Good Leaders Will Embrace Gender Diversity, But Can Bad Leaders Be Forced To Become Gender Diverse?
October 11, 2018 | Daniel J. Donnellon and Tom J. Whalen
On September 30, 2018, California Governor Jerry Brown signed into law Senate Bill No. 826 designed to increase gender diversity on the governing board of California publicly traded companies. Section 1 finds and declares that:
More women directors serving on boards of directors of California publicly held corporations will boost the California economy, improve opportunities for women in the workplace, and protect California taxpayers, shareholders, and retirees, including retired California state employees and teachers whose pensions are managed by CalPERS and CalSTRS. Yet studies predict that it will take 40 to 50 years to achieve gender parity, if something is not done proactively. (Emphasis supplied, no citation for the “studies.”)
The preamble contained in the first sentence is actually well-documented.
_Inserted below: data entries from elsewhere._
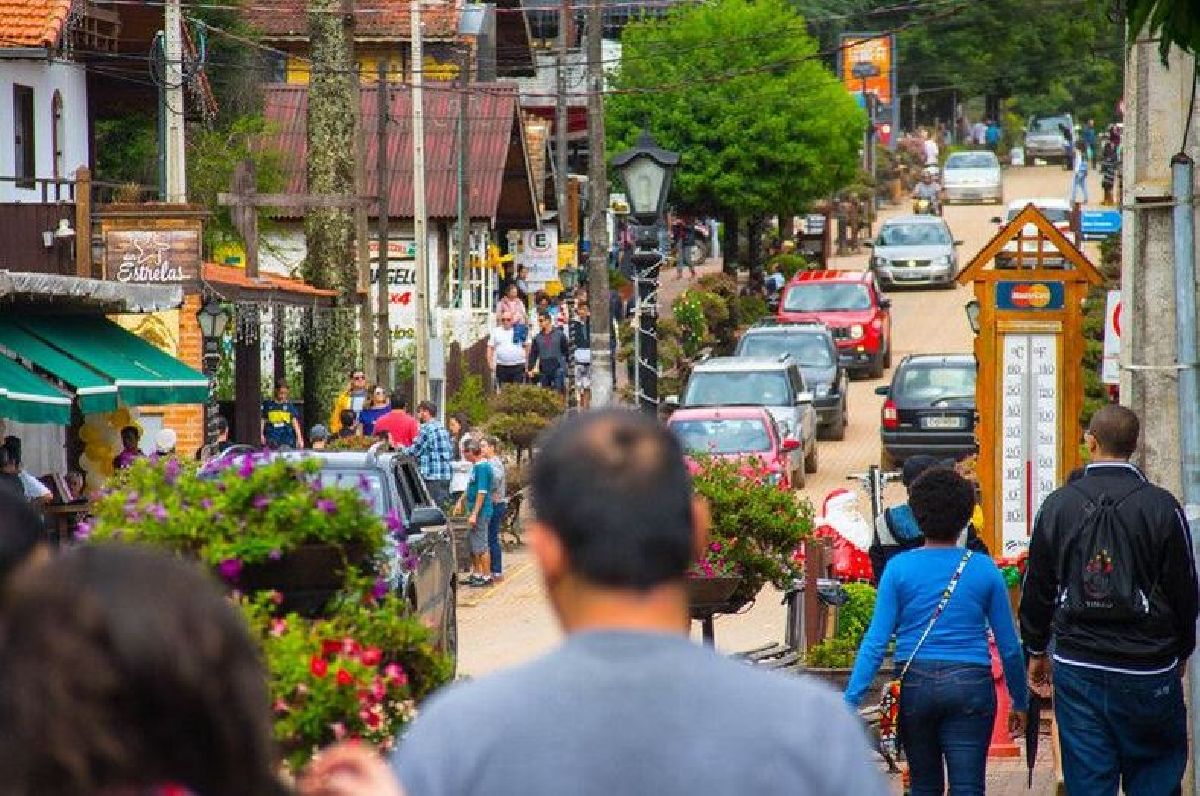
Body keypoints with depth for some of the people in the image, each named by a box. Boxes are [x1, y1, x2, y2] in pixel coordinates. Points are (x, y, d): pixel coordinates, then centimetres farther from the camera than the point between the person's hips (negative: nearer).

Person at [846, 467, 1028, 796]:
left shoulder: (899, 568, -1)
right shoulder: (984, 570, 0)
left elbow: (876, 640, -6)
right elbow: (1009, 645, 4)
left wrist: (851, 701, -5)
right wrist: (1020, 703, 16)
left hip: (915, 683, 1)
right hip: (970, 684, -1)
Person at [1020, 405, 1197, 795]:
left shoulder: (1058, 504, 0)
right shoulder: (1162, 507, -7)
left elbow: (1037, 587, 7)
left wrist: (1037, 651, 20)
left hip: (1077, 670, 2)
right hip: (1148, 671, -2)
Section 1(g)(2)(A) cites a 2016 McKinsey and Company study titled Women Matter that “showed nationwide that companies, where women are most strongly represented at board or top-management levels, are also the companies that perform the best in profitability, productivity, and workforce engagement.” This is not limited to the U.S. A Peterson Institute for International Economics, Study on Gender Diversity, demonstrated that there is a direct correlation between the increased number of women in roles of leadership in for-profit businesses and the bottom line. And, the Peterson Institute Study found that this direct correlation is staggeringly large. In other words, businesses with greater gender parity in leadership make more money. Another recent study, published in the November-December, 2017 issue of the Harvard Business Review shattered another stereotype by finding that women respond better under competitive pressure than do men.
So how does Cal. Sen. Bill 86 hope to jumpstart the gender parity issue? A publicly held corporation, including corporations incorporated in and outside of California, whose principal executive offices (according to the corporation’s annual report on Form 10-K filed with the Securities and Exchange Commission) are located in California must have on its board:
(a) no later than the close of the 2019 calendar year, at least one female director; and
(b) no later than the close of the 2021 calendar year, at least
(1) Three female directors if the board has six or more directors,
(2) Two female directors if the board has five directors, and
(3) One female director if the board has four or fewer directors. (Section 2)
The law permits the company to expand its board to add the female participant(s). Under the law, “Female” is defined as “an individual who self-identifies her gender as a woman, without regard to the individual’s designated sex at birth.” And, “Publicly held” is defined as “a corporation with outstanding shares listed on a major U.S. stock exchange.” The California Secretary of State is empowered to impose fines upon non-compliant companies in the amount of $100,000 for an initial violation and $300,000 for each additional violation.
So if the proverbial “carrot” does not work – reviewing the extensive and consistent empirical data – California will bring you the financial “stick.” One might ask the John Oliver-esque question: why is this (lack of diversity) still a thing? Good leaders should see the research and promote gender diversity among co-leaders of their own volition. But, male leadership obviously misses the point with the half-century prediction referred to at the beginning of the bill. So the goal should obviously benefit Californians as a whole as Section 1 “finds and declares.”
One problem, however, is whether the state government can force corporate leadership in the “right” direction. Although it appears as of this publication no lawsuit has been filed to block the new law, the bill has come under attack by large corporate interests on several grounds. Those include Federal and State arguments under the equal protection clauses of the U.S. and California Constitutions, and the internal affairs doctrine. The latter is particularly problematic as the doctrine has long provided that voting rights of shareholders, distributions of dividends and corporate property, and the fiduciary obligations of management are all determined in accordance with the law of the state in which the company is incorporated. As many of California’s largest publicly traded corporations are organized under the laws of Delaware (and other states outside California), the physical location of the company is largely of no moment relating to the conduct of the internal affairs of the company. There may be other problems as well, including conflicts between state laws regarding how the company must go about expanding its board (vote of the shareholders v. vote of the board).
As in other contexts where California has sought to supersede the law of the state of incorporation, this new California statute will be ripe for debate and litigation. As a result, counsel for entities with California stockholders, directors, or other definitive connections to California (so called “quasi-California” corporations) may want to be mindful to tailor certificates of incorporation and bylaws to reflect the new California law so that all parties have consistent expectations with regard to the composition of the corporation’s board.
Regardless of your feelings on government overreach or applause for the Great State of California, counsel advising multi-state and international public companies must be mindful of these changes and recognize, based upon the empirical data, there could be more to come.